* **TEXTAUSZUG**:
<<<<

Für Arty, den Straßenbewohner von Tompkins Square, New York, liegt der Fall bestechend simpel: „The land is for the people, I mean, the land is free!“ Armer Arty, eigentlich sollte er schon ahnen, was wir in Annette Schäfers O-Ton-Streifzug durch sein Revier erfahren. Der amerikanische Traum von Unbegrenztheit und Freiheit hat abgedankt. Für die Obdachlosen vom Tompkins Park jedenfalls endete er am 3. Juni 1990 mit einem unmenschlichen Rausschmiß, einem mannshohen Stacheldrahtzaun und einem Polizeicordon. Bisher waren die rund 300 Leute „hauslos“. Die kostspielige Säuberungsaktion (bisher sechs Millionen Dollar) vertrieb sie aus ihrem Bezirk und machte sie „heimatlos“. Die Botschaft: unbegrenzte Möglichkeiten, muß man sich eben leisten können.

Arty aber träumt weiter — die singende Stimme verrät uns, daß er noch jung ist. Doch ob Junior, der 62jährige, ein dynamischer Mitstreiter ist? Eher als Zaungast beobachtet er die spielerischen Protestaktionen von Arty und den Jungen. Die hielten neulich im Stadtrat den gespannten Journalisten statt des erwarteten Statements einen Spiegel vor die Nase: „Ihr, die Gesellschaft, macht die Spielregeln“, sollte das heißen und mit der angedichteten Freiheitsromantik der Wohnungslosen aufräumen.

>>>>

* **BEREITGESTELLTE DATEN**:

<<<<

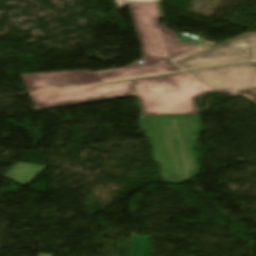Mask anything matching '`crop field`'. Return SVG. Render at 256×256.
Returning <instances> with one entry per match:
<instances>
[{"mask_svg":"<svg viewBox=\"0 0 256 256\" xmlns=\"http://www.w3.org/2000/svg\"><path fill=\"white\" fill-rule=\"evenodd\" d=\"M190 73L224 95H243L256 103V62Z\"/></svg>","mask_w":256,"mask_h":256,"instance_id":"obj_5","label":"crop field"},{"mask_svg":"<svg viewBox=\"0 0 256 256\" xmlns=\"http://www.w3.org/2000/svg\"><path fill=\"white\" fill-rule=\"evenodd\" d=\"M134 81L143 116L197 114L194 98L215 91L188 72Z\"/></svg>","mask_w":256,"mask_h":256,"instance_id":"obj_3","label":"crop field"},{"mask_svg":"<svg viewBox=\"0 0 256 256\" xmlns=\"http://www.w3.org/2000/svg\"><path fill=\"white\" fill-rule=\"evenodd\" d=\"M152 143L164 183L179 184L197 174L194 149L202 131L198 115L139 117Z\"/></svg>","mask_w":256,"mask_h":256,"instance_id":"obj_2","label":"crop field"},{"mask_svg":"<svg viewBox=\"0 0 256 256\" xmlns=\"http://www.w3.org/2000/svg\"><path fill=\"white\" fill-rule=\"evenodd\" d=\"M44 168L45 166L41 165L17 162L16 165L9 170L4 177L20 185L24 183L29 184Z\"/></svg>","mask_w":256,"mask_h":256,"instance_id":"obj_7","label":"crop field"},{"mask_svg":"<svg viewBox=\"0 0 256 256\" xmlns=\"http://www.w3.org/2000/svg\"><path fill=\"white\" fill-rule=\"evenodd\" d=\"M160 1V0H159Z\"/></svg>","mask_w":256,"mask_h":256,"instance_id":"obj_11","label":"crop field"},{"mask_svg":"<svg viewBox=\"0 0 256 256\" xmlns=\"http://www.w3.org/2000/svg\"><path fill=\"white\" fill-rule=\"evenodd\" d=\"M131 81L30 95L36 111L134 96Z\"/></svg>","mask_w":256,"mask_h":256,"instance_id":"obj_4","label":"crop field"},{"mask_svg":"<svg viewBox=\"0 0 256 256\" xmlns=\"http://www.w3.org/2000/svg\"><path fill=\"white\" fill-rule=\"evenodd\" d=\"M131 2H156L155 0H116L118 9L123 8Z\"/></svg>","mask_w":256,"mask_h":256,"instance_id":"obj_9","label":"crop field"},{"mask_svg":"<svg viewBox=\"0 0 256 256\" xmlns=\"http://www.w3.org/2000/svg\"><path fill=\"white\" fill-rule=\"evenodd\" d=\"M212 46H214V45H207V46L201 47V48H199V49H197V50H194V51H192V52H190V53H187V54H185V55H183V56H181V57H179V58H177V59H175V60H173V61L176 63V62H178V61H180V60H183V59H185V58H187V57H189V56H192V55H194V54H196V53H198V52H201V51H203V50H205V49H208V48H210V47H212Z\"/></svg>","mask_w":256,"mask_h":256,"instance_id":"obj_10","label":"crop field"},{"mask_svg":"<svg viewBox=\"0 0 256 256\" xmlns=\"http://www.w3.org/2000/svg\"><path fill=\"white\" fill-rule=\"evenodd\" d=\"M145 57L122 68L86 73L80 71L21 75L29 93L179 71L171 59L198 48L178 42L175 32L158 25L162 19L156 3L129 5Z\"/></svg>","mask_w":256,"mask_h":256,"instance_id":"obj_1","label":"crop field"},{"mask_svg":"<svg viewBox=\"0 0 256 256\" xmlns=\"http://www.w3.org/2000/svg\"><path fill=\"white\" fill-rule=\"evenodd\" d=\"M131 256H150L149 236H132Z\"/></svg>","mask_w":256,"mask_h":256,"instance_id":"obj_8","label":"crop field"},{"mask_svg":"<svg viewBox=\"0 0 256 256\" xmlns=\"http://www.w3.org/2000/svg\"><path fill=\"white\" fill-rule=\"evenodd\" d=\"M252 59H256V31L245 33L176 64L192 69Z\"/></svg>","mask_w":256,"mask_h":256,"instance_id":"obj_6","label":"crop field"}]
</instances>
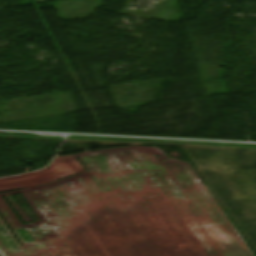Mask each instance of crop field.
Masks as SVG:
<instances>
[{
    "instance_id": "1",
    "label": "crop field",
    "mask_w": 256,
    "mask_h": 256,
    "mask_svg": "<svg viewBox=\"0 0 256 256\" xmlns=\"http://www.w3.org/2000/svg\"><path fill=\"white\" fill-rule=\"evenodd\" d=\"M45 0H35V2H44Z\"/></svg>"
}]
</instances>
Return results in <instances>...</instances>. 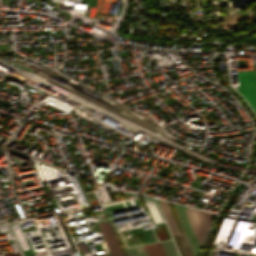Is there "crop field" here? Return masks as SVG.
I'll use <instances>...</instances> for the list:
<instances>
[{"label":"crop field","instance_id":"3","mask_svg":"<svg viewBox=\"0 0 256 256\" xmlns=\"http://www.w3.org/2000/svg\"><path fill=\"white\" fill-rule=\"evenodd\" d=\"M158 201H159V203L161 205V208L164 212V215H165L166 220L169 224V227L171 229L172 234L175 235V234L181 233L180 230H179V227L177 225V222L175 220V217L172 213V210L170 208L169 203L166 202V201H160V200H158Z\"/></svg>","mask_w":256,"mask_h":256},{"label":"crop field","instance_id":"2","mask_svg":"<svg viewBox=\"0 0 256 256\" xmlns=\"http://www.w3.org/2000/svg\"><path fill=\"white\" fill-rule=\"evenodd\" d=\"M239 93L243 95L256 112V71L237 72Z\"/></svg>","mask_w":256,"mask_h":256},{"label":"crop field","instance_id":"1","mask_svg":"<svg viewBox=\"0 0 256 256\" xmlns=\"http://www.w3.org/2000/svg\"><path fill=\"white\" fill-rule=\"evenodd\" d=\"M190 225L202 244L214 214L185 207Z\"/></svg>","mask_w":256,"mask_h":256}]
</instances>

>>>>

* **ERFORDERLICHE SCHRITTE**:
A - Fasse den Textauszug in genau zwei Sätzen zusammen.
B - Gib aus dem Textauszug wortgetreu den Abschnitt wieder, der mit den Worten „Für Arty, den“ beginnt und mit „eben leisten können.“ endet.
Die Daten spielen hierfür keine Rolle.

* **VOLLSTÄNDIGE LÖSUNGEN**:
A - Für die rund 300 Obdachlosen vom Tompkins Square in New York endete der amerikanische Traum am 3. Juni 1990 mit einem Rausschmiss hinter Stacheldrahtzaun und Polizeicordon. Die bisher sechs Millionen Dollar teure Säuberungsaktion machte sie heimatlos, doch der junge Arty träumt weiter und protestiert mit den Jungen spielerisch, etwa indem sie im Stadtrat den Journalisten einen Spiegel vorhielten.

B -
Für Arty, den Straßenbewohner von Tompkins Square, New York, liegt der Fall bestechend simpel: „The land is for the people, I mean, the land is free!“ Armer Arty, eigentlich sollte er schon ahnen, was wir in Annette Schäfers O-Ton-Streifzug durch sein Revier erfahren. Der amerikanische Traum von Unbegrenztheit und Freiheit hat abgedankt. Für die Obdachlosen vom Tompkins Park jedenfalls endete er am 3. Juni 1990 mit einem unmenschlichen Rausschmiß, einem mannshohen Stacheldrahtzaun und einem Polizeicordon. Bisher waren die rund 300 Leute „hauslos“. Die kostspielige Säuberungsaktion (bisher sechs Millionen Dollar) vertrieb sie aus ihrem Bezirk und machte sie „heimatlos“. Die Botschaft: unbegrenzte Möglichkeiten, muß man sich eben leisten können.